If he shut his eyes he could see in fancy his mother’s delicate, frail figure pass slowly down the old oaken staircase; the day of her funeral came back to him clearly in this moment of retrospection. He remembered how the boy, Mark, had wept for the loss of his gentle, suffering aunt. There had always been good in Mark’s heart, that small touch of human sympathy which was so redeeming a quality.
Valentine felt sure had he yielded to impulse, and gone direct up to his cousin at Sunstead, that this business would have been rearranged in a very little while.
Though the rift between them was very wide, and seemed to grow wider every day, Val did not allow himself to feel that the once strong bond of affection that had existed between Mark and himself could be utterly broken, and had his cousin been free now from any outside influence, Val might not have hesitated to have gone direct to the young man and in a few, plain words set the whole business right.
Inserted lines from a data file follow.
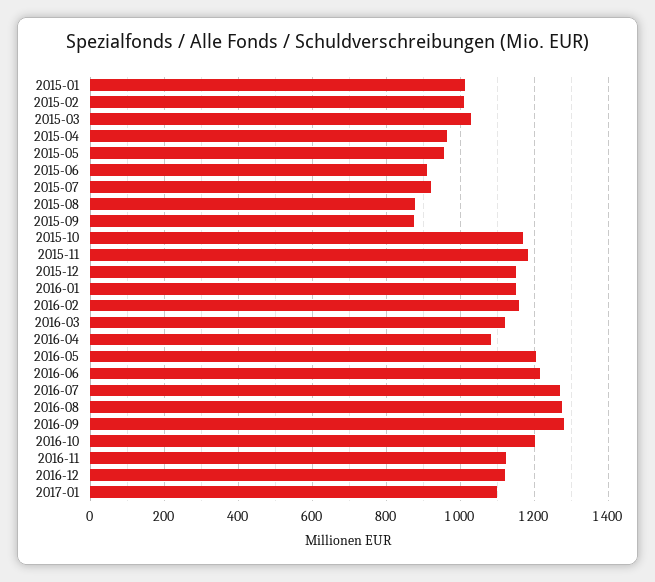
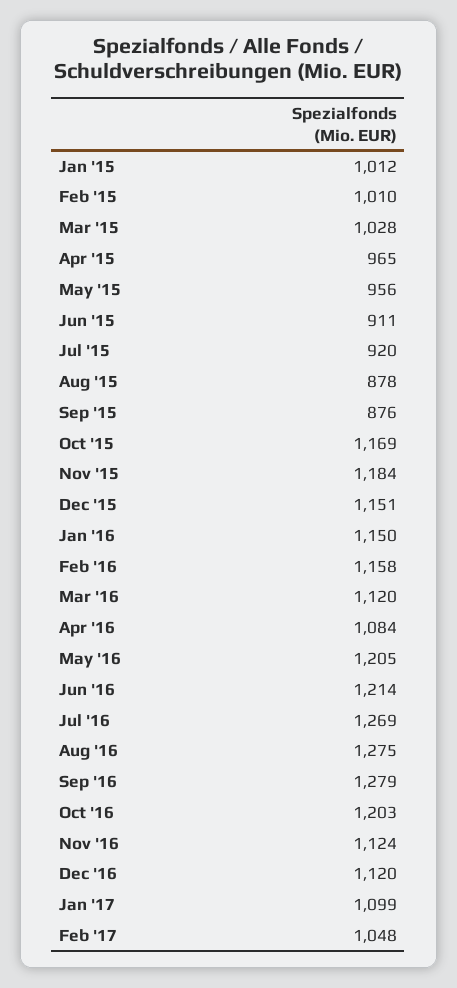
  {
    "2015-01": 1012,
    "2015-02": 1010,
    "2015-03": 1028,
    "2015-04": 965,
    "2015-05": 956,
    "2015-06": 911,
    "2015-07": 920,
    "2015-08": 878,
    "2015-09": 876,
    "2015-10": 1169,
    "2015-11": 1184,
    "2015-12": 1151,
    "2016-01": 1150,
    "2016-02": 1158,
    "2016-03": 1120,
    "2016-04": 1084,
    "2016-05": 1205,
    "2016-06": 1214,
    "2016-07": 1269,
    "2016-08": 1275,
    "2016-09": 1279,
    "2016-10": 1203,
    "2016-11": 1124,
    "2016-12": 1120,
-   "2017-01": 1099
+   "2017-01": 1099,
+   "Feb '17": 1048
  }

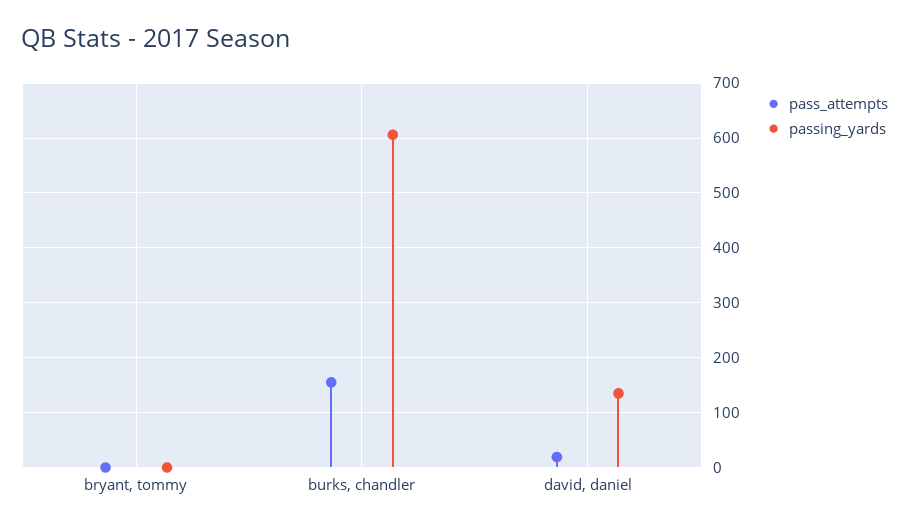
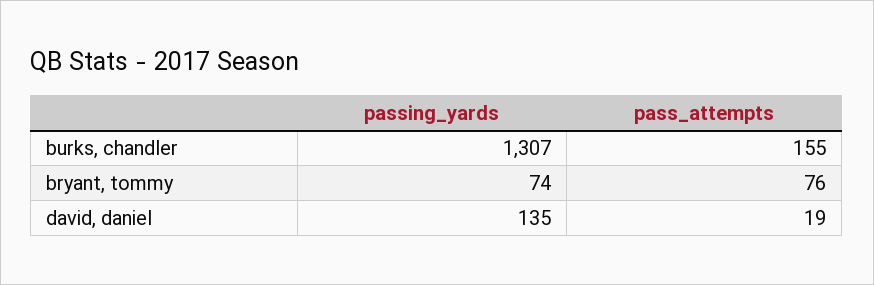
  {
    "pass_attempts": {
-     "bryant, tommy": 0,
+     "bryant, tommy": 76,
      "burks, chandler": 155,
      "david, daniel": 19
    },
    "passing_yards": {
-     "bryant, tommy": 0,
+     "bryant, tommy": 74,
-     "burks, chandler": 600,
+     "burks, chandler": 1307,
      "david, daniel": 135
    }
  }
The very suggestion, however, of such a proceeding, under existing circumstances, was, of course, impossible.
Christina ruled with an undivided sovereignty, and Val, though his hot, quick anger rose at the knowledge of this, and of the most unworthy use this woman was putting her influence to, resolved not to allow himself to come in contact with his cousin’s wife, or to let Grace be subjected any further, if this were possible, to the keen-edged spite of one whom he regarded as being contemptible.
The dinner that night at the Dower House was a very serious matter.
Despite the champagne, and the warmth, and coziness of the surroundings, Val could not succeed in driving the white, troubled look from his sister’s face.
They talked the whole matter through in that practical, straightforward way so characteristic of them both.
“Lady Wentworth asked me if we could vacate the house about the middle of January. This leaves us very little time to fix ourselves anywhere, Val, even if we had the smallest idea where to look for a new home,” Grace had said at the commencement of the discussion.
Val resolutely thrust his own feelings into the background.